OncoFAP, a commercially available FAP ligand, was conjugated via amide coupling with 1,4-butanediamine to generate a monomeric intermediate, hmFAP1. A homodimeric molecule, hmFAP2, was synthesized by tethering two hmFAP1 moieties into a single construct. In enzymatic inhibition assays, both hmFAP1 and hmFAP2 demonstrated specific antagonist activity against FAP, with hmFAP2 exhibiting a 14-fold increase in inhibitory potency compared to hmFAP1. Cy5.5 fluorescent derivatives of hmFAP1 and hmFAP2 were generated for cell-binding assays in HeLa cells and xenografted tumors with positive FAP expression, revealing enhanced targeting efficacy of Cy5.5-hmFAP2. The IC₅₀ values derived from cell-binding curves were 130 nM for hmFAP1 and 8 nM for hmFAP2 (P < 0.001). Using DOTA as the chelator, both ligands were radiolabeled with ⁶⁸Ga, yielding stable products [⁶⁸Ga]Ga-DOTA-hmFAP1 and [⁶⁸Ga]Ga-DOTA-hmFAP2 for PET imaging. Consistently, [⁶⁸Ga]Ga-DOTA-hmFAP2 demonstrated superior tumor uptake with high specificity in mice bearing HeLa, MDA-MB-231, and HEK293T xenografts with variable levels of FAP expression.
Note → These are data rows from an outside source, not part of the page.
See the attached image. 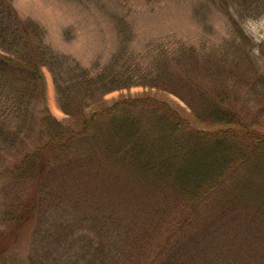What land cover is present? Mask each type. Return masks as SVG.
Segmentation results:
<instances>
[{
    "label": "trees",
    "instance_id": "obj_1",
    "mask_svg": "<svg viewBox=\"0 0 264 264\" xmlns=\"http://www.w3.org/2000/svg\"><path fill=\"white\" fill-rule=\"evenodd\" d=\"M41 35L0 0V185L19 192L2 213L0 259L14 237L59 205L64 184L80 193L87 177L107 172L126 174L141 192L129 196L136 210L128 222L106 217L112 226L87 244L90 263L264 264V100L242 94L239 64L181 54L156 67L141 94L106 104V94L135 85L131 77L107 66L63 79ZM44 66L66 123L46 104ZM262 73L244 84L247 92L264 82ZM157 92L176 95L188 114ZM170 209L180 211L174 222L165 220ZM202 227L214 228L210 241Z\"/></svg>",
    "mask_w": 264,
    "mask_h": 264
},
{
    "label": "rangeland",
    "instance_id": "obj_2",
    "mask_svg": "<svg viewBox=\"0 0 264 264\" xmlns=\"http://www.w3.org/2000/svg\"><path fill=\"white\" fill-rule=\"evenodd\" d=\"M8 1L22 21H30L40 28L42 42L56 55L54 65L63 79L82 71L94 76L107 66L113 68V73L131 77L135 85L106 94V104L141 94L144 90L141 84L156 67L181 54L188 56L190 52L198 57L209 56L211 61L215 60L213 64L222 57L226 64L235 61L246 74L240 81L242 94L264 100V82L255 84L251 92L244 86L251 78L255 80V72L264 73V0ZM239 33L243 39L238 37ZM2 48L0 50H4ZM185 56L181 59L188 63ZM42 73L46 104L52 116L68 122L59 107L50 68L44 66ZM156 95L184 116L188 114L186 104L176 95L161 92ZM262 122L264 124L263 119ZM114 178L107 172L95 173L87 177L80 193H77L79 187L64 184L63 195H58L61 196L59 205L46 212L38 223L35 218L14 237L4 249L0 264H68L72 260L78 264H93L89 262L93 251L87 244L101 233L102 227L112 226L106 220L112 212L121 223L128 222L132 218L130 212L136 210L129 196L141 192L127 180L126 174L120 175V179ZM18 193H5L0 185L2 231L5 230L2 213ZM72 199L80 202L77 207H72ZM155 201L162 209V198L155 197ZM179 214L178 209H170L165 220L174 222ZM200 229L206 241H210L209 233L214 232V228ZM109 243L108 240L107 245ZM207 247L210 255L209 243ZM255 248L257 250L258 245ZM103 264H113V261L109 258ZM185 264L195 263L187 258Z\"/></svg>",
    "mask_w": 264,
    "mask_h": 264
}]
</instances>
The liver and intestinal radioactivity showed no difference between the groups of mice imaged with [⁶⁸Ga]Ga-DOTA-hmFAP2 and [⁶⁸Ga]Ga-DOTA-hmFAP1.

Conclusions

hmFAP2 markedly enhances FAP-targeting efficiency, providing higher binding affinity, improved tumor uptake, and reduced nonspecific distribution compared with its monomeric counterpart. The favorable imaging properties of hmFAP2 position it as a promising candidate for translation into clinical PET imaging and as a potential scaffold for developing FAP-targeted theranostic agents.